━━ Records supplied ━━

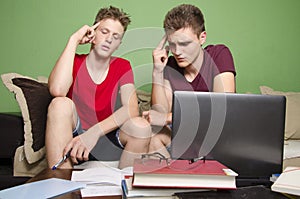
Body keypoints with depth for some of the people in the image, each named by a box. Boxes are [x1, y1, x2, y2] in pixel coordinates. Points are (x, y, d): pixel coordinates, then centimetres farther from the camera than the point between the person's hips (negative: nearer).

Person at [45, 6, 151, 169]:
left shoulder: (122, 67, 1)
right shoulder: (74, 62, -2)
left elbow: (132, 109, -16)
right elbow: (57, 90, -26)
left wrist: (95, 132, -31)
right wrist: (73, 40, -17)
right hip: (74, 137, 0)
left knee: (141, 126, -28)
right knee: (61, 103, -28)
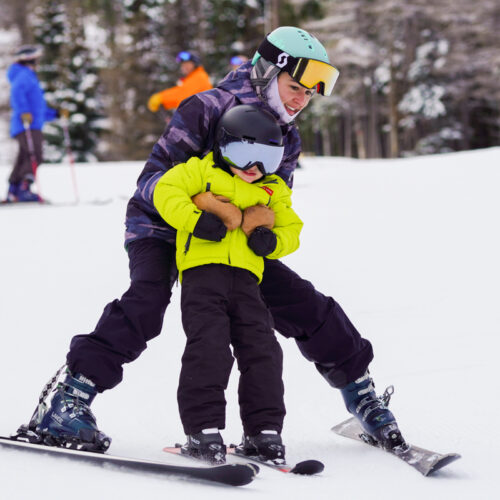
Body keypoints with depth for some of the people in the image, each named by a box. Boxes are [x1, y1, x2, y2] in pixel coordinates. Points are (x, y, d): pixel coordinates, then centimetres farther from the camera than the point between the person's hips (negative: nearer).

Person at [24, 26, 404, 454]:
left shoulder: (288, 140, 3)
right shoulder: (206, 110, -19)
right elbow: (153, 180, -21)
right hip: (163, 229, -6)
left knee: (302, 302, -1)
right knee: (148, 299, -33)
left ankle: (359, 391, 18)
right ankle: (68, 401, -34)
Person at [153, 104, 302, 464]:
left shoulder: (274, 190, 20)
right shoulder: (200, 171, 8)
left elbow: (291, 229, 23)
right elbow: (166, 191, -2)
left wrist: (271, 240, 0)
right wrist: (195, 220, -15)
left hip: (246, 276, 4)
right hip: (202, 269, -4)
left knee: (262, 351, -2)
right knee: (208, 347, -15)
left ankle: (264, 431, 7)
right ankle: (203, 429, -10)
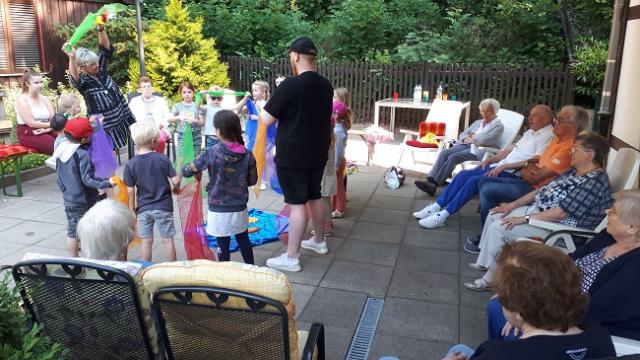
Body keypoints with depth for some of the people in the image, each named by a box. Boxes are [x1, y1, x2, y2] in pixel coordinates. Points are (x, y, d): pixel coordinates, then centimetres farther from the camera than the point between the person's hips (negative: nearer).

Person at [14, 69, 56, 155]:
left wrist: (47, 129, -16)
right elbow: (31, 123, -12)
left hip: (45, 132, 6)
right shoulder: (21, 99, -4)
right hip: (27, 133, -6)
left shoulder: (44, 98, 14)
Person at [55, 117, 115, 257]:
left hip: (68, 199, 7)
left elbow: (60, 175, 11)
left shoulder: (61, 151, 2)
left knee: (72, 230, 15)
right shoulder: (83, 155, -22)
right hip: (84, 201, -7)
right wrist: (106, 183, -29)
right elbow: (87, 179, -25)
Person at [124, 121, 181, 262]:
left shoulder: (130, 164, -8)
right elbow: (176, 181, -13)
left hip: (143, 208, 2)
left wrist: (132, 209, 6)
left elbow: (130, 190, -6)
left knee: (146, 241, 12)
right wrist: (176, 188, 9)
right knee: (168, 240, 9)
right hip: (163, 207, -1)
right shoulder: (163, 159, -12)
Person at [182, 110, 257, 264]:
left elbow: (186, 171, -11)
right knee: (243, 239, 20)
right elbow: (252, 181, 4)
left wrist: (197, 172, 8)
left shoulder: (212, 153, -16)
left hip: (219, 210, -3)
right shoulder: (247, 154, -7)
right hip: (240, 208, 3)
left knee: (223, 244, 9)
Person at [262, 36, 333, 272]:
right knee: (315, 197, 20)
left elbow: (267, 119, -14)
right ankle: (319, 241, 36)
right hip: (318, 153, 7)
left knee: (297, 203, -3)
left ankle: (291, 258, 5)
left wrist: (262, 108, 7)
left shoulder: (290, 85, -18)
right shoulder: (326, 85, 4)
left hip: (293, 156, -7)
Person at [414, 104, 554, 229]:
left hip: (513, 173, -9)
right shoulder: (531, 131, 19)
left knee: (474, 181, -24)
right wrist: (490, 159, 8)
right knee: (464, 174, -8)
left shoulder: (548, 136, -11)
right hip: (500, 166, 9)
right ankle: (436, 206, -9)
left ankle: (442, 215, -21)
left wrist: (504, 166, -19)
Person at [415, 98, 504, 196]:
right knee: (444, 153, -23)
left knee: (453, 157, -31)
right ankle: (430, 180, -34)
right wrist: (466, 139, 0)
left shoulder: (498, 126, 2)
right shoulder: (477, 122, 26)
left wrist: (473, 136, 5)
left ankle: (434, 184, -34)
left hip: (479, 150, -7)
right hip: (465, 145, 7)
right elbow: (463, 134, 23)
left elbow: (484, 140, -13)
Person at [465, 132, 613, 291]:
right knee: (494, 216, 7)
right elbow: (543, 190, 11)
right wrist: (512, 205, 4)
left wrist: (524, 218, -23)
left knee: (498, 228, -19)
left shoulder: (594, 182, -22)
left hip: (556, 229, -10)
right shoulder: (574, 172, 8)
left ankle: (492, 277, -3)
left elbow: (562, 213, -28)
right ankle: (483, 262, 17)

━━━
━━ Records supplied ━━

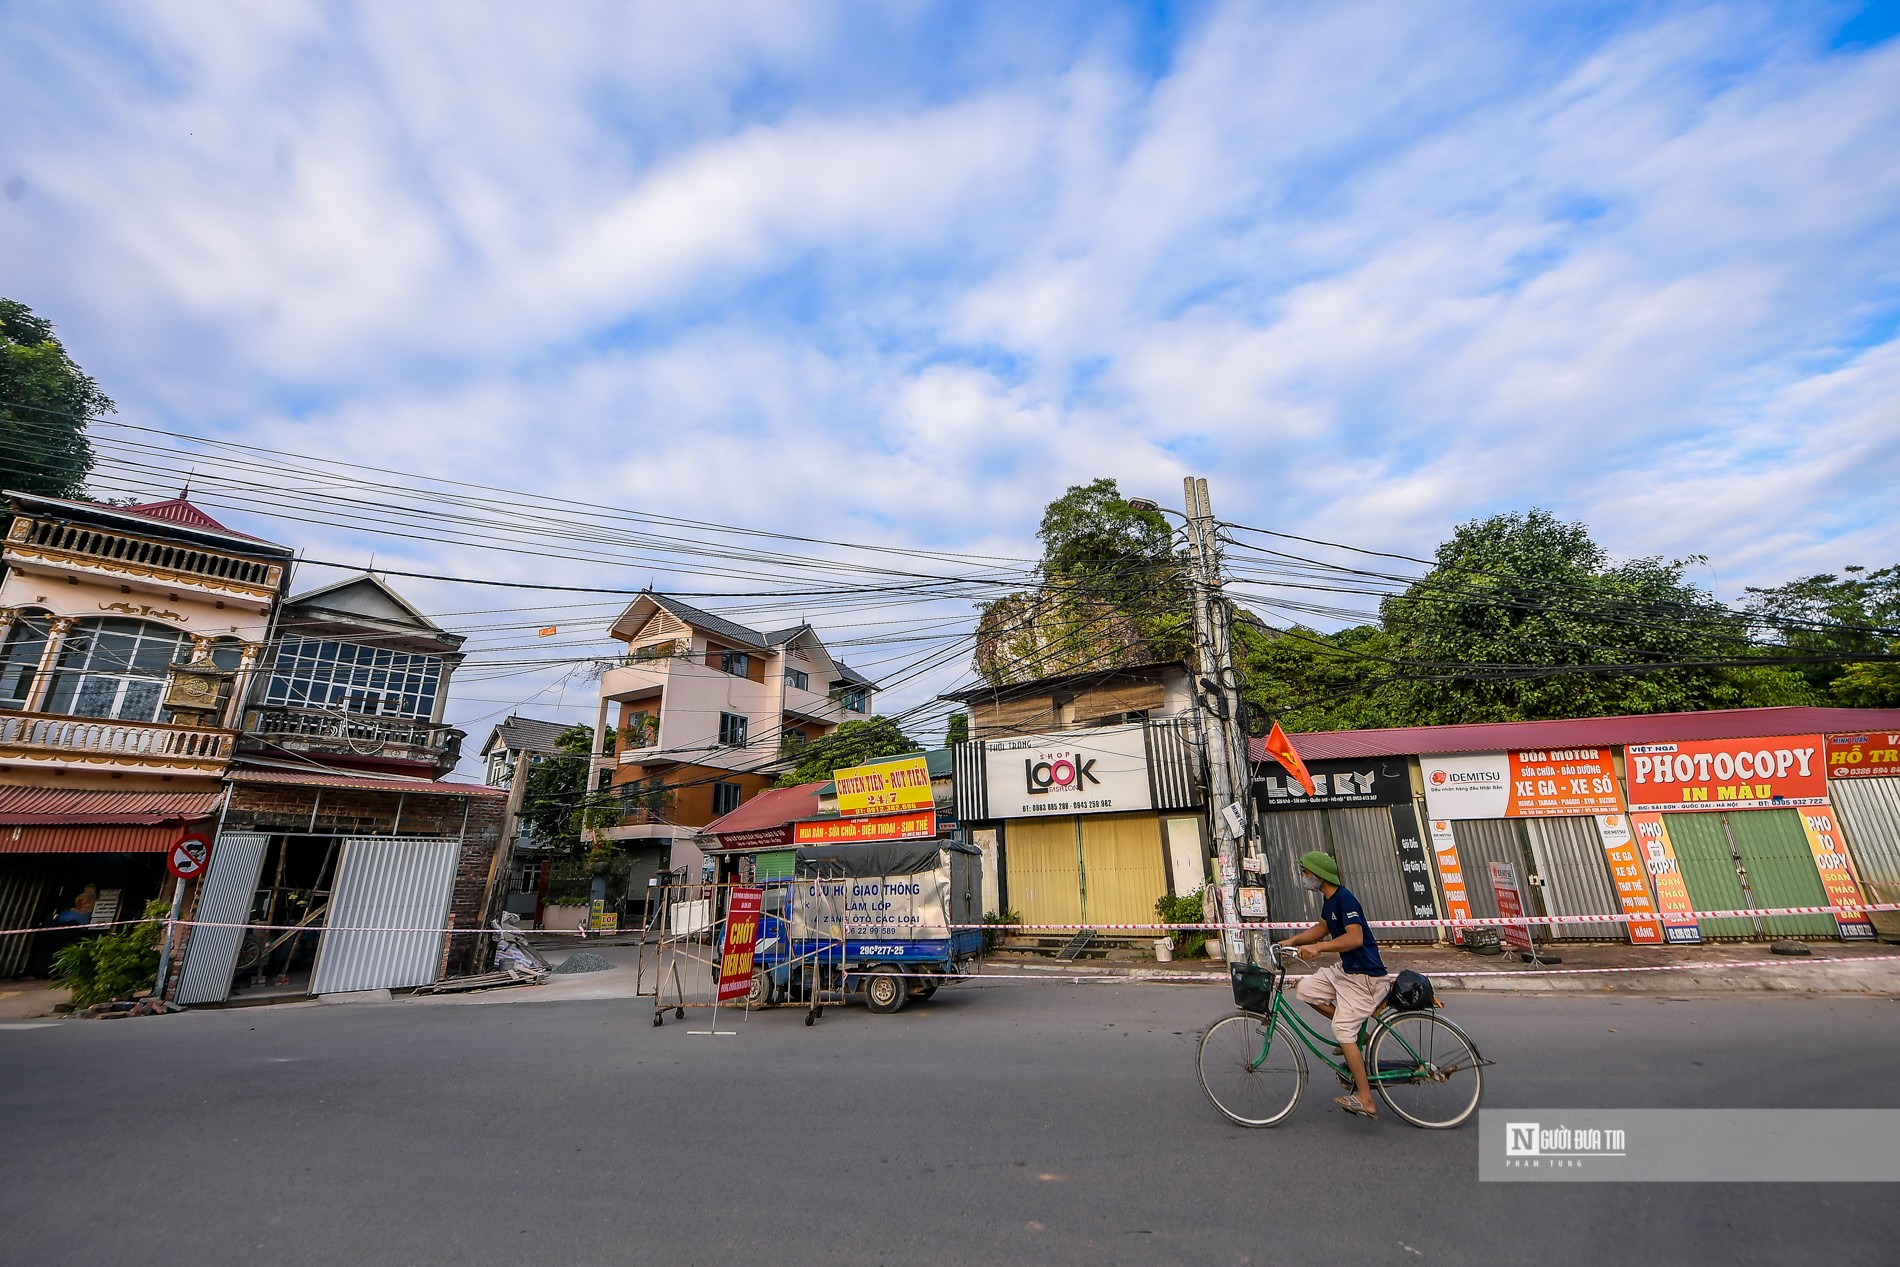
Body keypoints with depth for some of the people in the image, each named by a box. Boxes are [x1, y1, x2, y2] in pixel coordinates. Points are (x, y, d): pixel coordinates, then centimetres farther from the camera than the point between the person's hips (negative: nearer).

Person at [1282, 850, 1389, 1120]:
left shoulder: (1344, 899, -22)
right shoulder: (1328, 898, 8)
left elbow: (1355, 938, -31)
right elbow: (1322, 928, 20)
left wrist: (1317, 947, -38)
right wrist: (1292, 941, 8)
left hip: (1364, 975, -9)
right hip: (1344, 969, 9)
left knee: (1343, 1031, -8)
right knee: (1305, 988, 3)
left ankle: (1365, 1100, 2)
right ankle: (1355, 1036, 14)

━━━

● What is being asked: Give again exactly, and only, the lines above starting at the one with "right ankle: (319, 241, 36)" and ending at the one with "right ankle: (483, 262, 17)".

● Final answer:
right ankle: (319, 241, 36)
right hip: (318, 153, 7)
left knee: (297, 203, -3)
left ankle: (291, 258, 5)
left wrist: (262, 108, 7)
left shoulder: (290, 85, -18)
right shoulder: (326, 85, 4)
left hip: (293, 156, -7)
Person at [414, 104, 554, 229]:
left hip: (513, 173, -9)
right shoulder: (531, 131, 19)
left knee: (474, 181, -24)
right wrist: (490, 159, 8)
right knee: (464, 174, -8)
left shoulder: (548, 136, -11)
right hip: (500, 166, 9)
right ankle: (436, 206, -9)
left ankle: (442, 215, -21)
left wrist: (504, 166, -19)
Person at [415, 98, 504, 196]:
right knee: (444, 153, -23)
left knee: (453, 157, -31)
right ankle: (430, 180, -34)
right wrist: (466, 139, 0)
left shoulder: (498, 126, 2)
right shoulder: (477, 122, 26)
left wrist: (473, 136, 5)
left ankle: (434, 184, -34)
left hip: (479, 150, -7)
right hip: (465, 145, 7)
right elbow: (463, 134, 23)
left elbow: (484, 140, -13)
Person at [465, 132, 613, 291]:
right knee: (494, 216, 7)
right elbow: (543, 190, 11)
right wrist: (512, 205, 4)
left wrist: (524, 218, -23)
left knee: (498, 228, -19)
left shoulder: (594, 182, -22)
left hip: (556, 229, -10)
right shoulder: (574, 172, 8)
left ankle: (492, 277, -3)
left elbow: (562, 213, -28)
right ankle: (483, 262, 17)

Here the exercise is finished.